Is it ever too early, though, to join accounts? Or might millennials like Moore be onto something?
You need to have these kinds of conversations so you know what you’re getting yourself into
Before jumping headfirst into a financial union, there’s a lot to consider. First, there should be some shared expenses in the picture. For Moore and his girlfriend, that includes things like groceries, hydro and internet. To cover these costs, the two equally contribute to their joint account and dip into it whenever necessary.
“We find it’s a lot less hassle than remembering to pass money back and forth,” he says.
But just because two people have hit it off and gotten together doesn’t mean their bank accounts should, too.
“Those who don’t want to get married right away, if ever, tend to start thinking about joining accounts when they buy a house or move in together,” says Marty Denomme, a financial advisor in London, Ont. “And because they’re sharing expenses, it makes sense to have that account to pay for the joint bills.
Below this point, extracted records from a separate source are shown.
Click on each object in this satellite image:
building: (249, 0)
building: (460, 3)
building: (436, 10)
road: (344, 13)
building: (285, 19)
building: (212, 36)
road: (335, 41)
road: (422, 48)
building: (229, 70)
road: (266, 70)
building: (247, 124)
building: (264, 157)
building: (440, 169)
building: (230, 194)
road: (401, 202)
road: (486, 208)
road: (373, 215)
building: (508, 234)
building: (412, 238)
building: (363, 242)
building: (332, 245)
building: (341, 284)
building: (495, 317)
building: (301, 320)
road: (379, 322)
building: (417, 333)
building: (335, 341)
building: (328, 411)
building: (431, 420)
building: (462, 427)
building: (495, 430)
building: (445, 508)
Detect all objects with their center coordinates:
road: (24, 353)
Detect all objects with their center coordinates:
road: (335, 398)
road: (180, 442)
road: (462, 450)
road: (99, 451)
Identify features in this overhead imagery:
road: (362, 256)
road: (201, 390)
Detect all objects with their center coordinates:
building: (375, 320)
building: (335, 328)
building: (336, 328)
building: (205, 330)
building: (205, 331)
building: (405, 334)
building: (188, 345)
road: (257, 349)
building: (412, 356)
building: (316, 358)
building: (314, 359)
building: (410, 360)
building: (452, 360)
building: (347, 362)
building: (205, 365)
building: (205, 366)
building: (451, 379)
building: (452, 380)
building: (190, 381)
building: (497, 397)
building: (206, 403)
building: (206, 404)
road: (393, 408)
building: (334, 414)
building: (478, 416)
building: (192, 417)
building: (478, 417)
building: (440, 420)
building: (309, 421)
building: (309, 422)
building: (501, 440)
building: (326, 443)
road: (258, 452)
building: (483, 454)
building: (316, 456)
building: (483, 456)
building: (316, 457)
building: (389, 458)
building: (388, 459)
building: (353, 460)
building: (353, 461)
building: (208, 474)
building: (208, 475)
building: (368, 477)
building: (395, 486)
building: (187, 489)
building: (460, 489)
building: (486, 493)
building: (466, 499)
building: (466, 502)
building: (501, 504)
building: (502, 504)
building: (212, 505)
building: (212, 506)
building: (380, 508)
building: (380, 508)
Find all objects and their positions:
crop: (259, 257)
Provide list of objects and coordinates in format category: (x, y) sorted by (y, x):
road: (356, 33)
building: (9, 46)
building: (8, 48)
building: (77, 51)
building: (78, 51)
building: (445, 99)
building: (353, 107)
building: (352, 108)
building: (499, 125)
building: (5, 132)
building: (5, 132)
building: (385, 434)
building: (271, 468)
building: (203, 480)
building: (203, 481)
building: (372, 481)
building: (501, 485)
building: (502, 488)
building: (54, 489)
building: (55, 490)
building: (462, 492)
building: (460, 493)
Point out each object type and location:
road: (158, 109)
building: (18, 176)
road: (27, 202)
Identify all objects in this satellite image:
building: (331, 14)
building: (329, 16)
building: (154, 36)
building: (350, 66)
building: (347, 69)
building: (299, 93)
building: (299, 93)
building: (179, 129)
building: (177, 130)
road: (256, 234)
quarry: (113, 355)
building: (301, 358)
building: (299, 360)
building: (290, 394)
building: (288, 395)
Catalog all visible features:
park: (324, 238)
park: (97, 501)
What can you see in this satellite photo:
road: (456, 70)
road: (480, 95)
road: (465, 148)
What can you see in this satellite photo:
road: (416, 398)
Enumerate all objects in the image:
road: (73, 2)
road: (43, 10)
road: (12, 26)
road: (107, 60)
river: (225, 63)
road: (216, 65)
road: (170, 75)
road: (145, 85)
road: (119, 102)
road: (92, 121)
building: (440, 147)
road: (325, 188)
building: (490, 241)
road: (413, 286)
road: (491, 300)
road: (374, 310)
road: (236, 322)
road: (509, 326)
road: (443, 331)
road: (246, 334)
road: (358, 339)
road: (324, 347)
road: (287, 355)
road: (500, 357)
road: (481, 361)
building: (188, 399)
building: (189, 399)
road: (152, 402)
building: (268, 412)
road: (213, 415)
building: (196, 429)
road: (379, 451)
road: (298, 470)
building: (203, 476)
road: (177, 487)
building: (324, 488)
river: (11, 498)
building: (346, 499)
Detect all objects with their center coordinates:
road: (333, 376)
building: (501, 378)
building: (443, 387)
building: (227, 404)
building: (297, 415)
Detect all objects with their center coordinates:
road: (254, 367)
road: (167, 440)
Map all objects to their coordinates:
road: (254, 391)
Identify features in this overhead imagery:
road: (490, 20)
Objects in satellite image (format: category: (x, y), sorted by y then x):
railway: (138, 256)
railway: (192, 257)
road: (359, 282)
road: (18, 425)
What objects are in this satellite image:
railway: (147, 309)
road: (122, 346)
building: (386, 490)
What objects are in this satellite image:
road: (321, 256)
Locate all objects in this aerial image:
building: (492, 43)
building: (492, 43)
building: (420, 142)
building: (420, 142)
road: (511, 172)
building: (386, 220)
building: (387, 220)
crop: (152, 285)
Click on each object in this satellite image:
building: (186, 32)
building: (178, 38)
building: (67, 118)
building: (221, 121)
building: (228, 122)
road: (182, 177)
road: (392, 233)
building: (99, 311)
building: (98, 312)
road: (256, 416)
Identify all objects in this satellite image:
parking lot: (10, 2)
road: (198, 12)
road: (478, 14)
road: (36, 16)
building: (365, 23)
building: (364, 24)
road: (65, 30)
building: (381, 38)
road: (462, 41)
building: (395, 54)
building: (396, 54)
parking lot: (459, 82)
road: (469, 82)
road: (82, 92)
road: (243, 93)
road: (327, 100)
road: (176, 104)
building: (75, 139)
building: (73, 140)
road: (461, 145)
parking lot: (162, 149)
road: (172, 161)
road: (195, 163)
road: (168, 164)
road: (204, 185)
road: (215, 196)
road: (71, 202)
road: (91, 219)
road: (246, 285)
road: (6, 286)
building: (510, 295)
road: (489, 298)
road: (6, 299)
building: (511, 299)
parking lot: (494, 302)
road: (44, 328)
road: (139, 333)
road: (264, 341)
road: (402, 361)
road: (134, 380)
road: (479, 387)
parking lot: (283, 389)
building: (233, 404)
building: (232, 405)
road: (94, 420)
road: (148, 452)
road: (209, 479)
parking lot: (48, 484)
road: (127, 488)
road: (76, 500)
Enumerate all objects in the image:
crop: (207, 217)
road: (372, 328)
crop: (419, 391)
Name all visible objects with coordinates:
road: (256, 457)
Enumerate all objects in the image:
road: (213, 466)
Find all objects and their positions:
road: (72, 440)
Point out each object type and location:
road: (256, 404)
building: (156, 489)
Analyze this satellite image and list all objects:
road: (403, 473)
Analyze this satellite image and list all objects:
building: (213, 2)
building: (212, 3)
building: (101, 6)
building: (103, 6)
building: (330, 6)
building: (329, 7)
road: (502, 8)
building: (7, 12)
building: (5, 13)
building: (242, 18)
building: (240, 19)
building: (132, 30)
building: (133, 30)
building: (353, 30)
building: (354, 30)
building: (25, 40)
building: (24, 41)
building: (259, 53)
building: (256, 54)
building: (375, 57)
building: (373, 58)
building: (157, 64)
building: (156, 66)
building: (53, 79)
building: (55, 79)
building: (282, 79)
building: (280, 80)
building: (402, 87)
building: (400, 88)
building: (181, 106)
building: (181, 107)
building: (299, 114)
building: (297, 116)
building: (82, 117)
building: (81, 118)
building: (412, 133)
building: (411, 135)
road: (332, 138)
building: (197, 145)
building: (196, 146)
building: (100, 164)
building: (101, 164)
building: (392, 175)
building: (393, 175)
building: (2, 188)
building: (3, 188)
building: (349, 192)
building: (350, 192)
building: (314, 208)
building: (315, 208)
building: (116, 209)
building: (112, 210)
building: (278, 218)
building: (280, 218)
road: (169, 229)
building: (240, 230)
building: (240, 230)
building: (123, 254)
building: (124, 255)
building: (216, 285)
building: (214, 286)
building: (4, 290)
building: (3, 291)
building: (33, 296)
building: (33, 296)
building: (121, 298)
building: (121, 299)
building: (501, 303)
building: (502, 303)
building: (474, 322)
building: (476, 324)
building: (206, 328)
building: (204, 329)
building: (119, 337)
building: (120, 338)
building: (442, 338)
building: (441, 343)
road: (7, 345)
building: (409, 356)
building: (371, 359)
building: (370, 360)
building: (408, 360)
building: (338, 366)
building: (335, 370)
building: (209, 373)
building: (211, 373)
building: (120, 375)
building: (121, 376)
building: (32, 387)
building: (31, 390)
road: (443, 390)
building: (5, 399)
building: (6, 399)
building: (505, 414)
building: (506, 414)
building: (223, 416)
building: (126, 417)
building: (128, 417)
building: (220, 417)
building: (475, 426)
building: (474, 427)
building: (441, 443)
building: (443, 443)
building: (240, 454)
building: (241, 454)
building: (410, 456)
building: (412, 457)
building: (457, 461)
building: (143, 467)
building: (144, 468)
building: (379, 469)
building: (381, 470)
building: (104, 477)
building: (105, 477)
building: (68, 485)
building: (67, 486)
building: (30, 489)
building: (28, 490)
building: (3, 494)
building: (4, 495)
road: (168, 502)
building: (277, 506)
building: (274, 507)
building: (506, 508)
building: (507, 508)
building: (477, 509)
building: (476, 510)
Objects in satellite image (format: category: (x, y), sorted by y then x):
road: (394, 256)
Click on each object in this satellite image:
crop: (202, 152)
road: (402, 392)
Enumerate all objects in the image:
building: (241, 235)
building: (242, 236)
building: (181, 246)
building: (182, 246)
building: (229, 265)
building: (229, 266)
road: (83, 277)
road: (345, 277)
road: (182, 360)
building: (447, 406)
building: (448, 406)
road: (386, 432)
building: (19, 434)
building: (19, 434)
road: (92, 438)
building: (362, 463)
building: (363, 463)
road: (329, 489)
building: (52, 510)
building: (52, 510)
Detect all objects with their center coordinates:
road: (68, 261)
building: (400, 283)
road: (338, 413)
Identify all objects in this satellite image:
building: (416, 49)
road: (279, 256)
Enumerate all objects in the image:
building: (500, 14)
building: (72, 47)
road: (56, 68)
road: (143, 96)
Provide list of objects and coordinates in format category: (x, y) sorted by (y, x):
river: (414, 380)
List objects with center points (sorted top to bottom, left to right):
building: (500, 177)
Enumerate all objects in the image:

But you need to be conservative about it, too.”
It’s crucial, says Denomme, to first gain some insight into your partner’s financial situation.
“You don’t need to know exactly how much money they have in the bank,” he says. “You actually need to know the opposite.”
That means talking about how much debt they’re carrying, or whether they have multiple credit cards that are maxed out.
“You need to have these kinds of conversations,” says Denomme, “so you know what you’re getting yourself into.”
Too often, people sweep the important conversations under the rug, which can be a big mistake
Why? Because if you end up marrying that person and open a joint account or apply for joint credit, that whole “what’s mine is yours” sentiment quickly goes from just a sweet gesture to legally binding. Even if your spouse racks up debt alone, as their husband or wife, you’re now liable for it, too.
That’s an idea that, at 27 years old, still freaks me out. I’ve lived with my boyfriend for almost two years now, and while we have shared expenses, I still earn significantly less than him. The thought of him having regular access to my minimal funds feels wildly unfair. And why should I get access to his hard-earned dollars? My reservations have nothing to do with trust — I just think my money should be mine and his money should be his. And the same goes for our debts.
I can see the merit, however, in one day opening a shared savings account, even before marriage, that we both contribute to for things that we’ll both benefit from, like a vacation or a house.
The thing is, it doesn’t really matter when you decide to merge finances: before marriage, after marriage, or, never. There's never really a "too soon" if it works for you. What’s most important is the communication that takes place before you do.
“When you join accounts,” says Denomme, “you have to think beyond just your narrow mindset of individuality. Too often, people sweep the important conversations under the rug, which can be a big mistake.”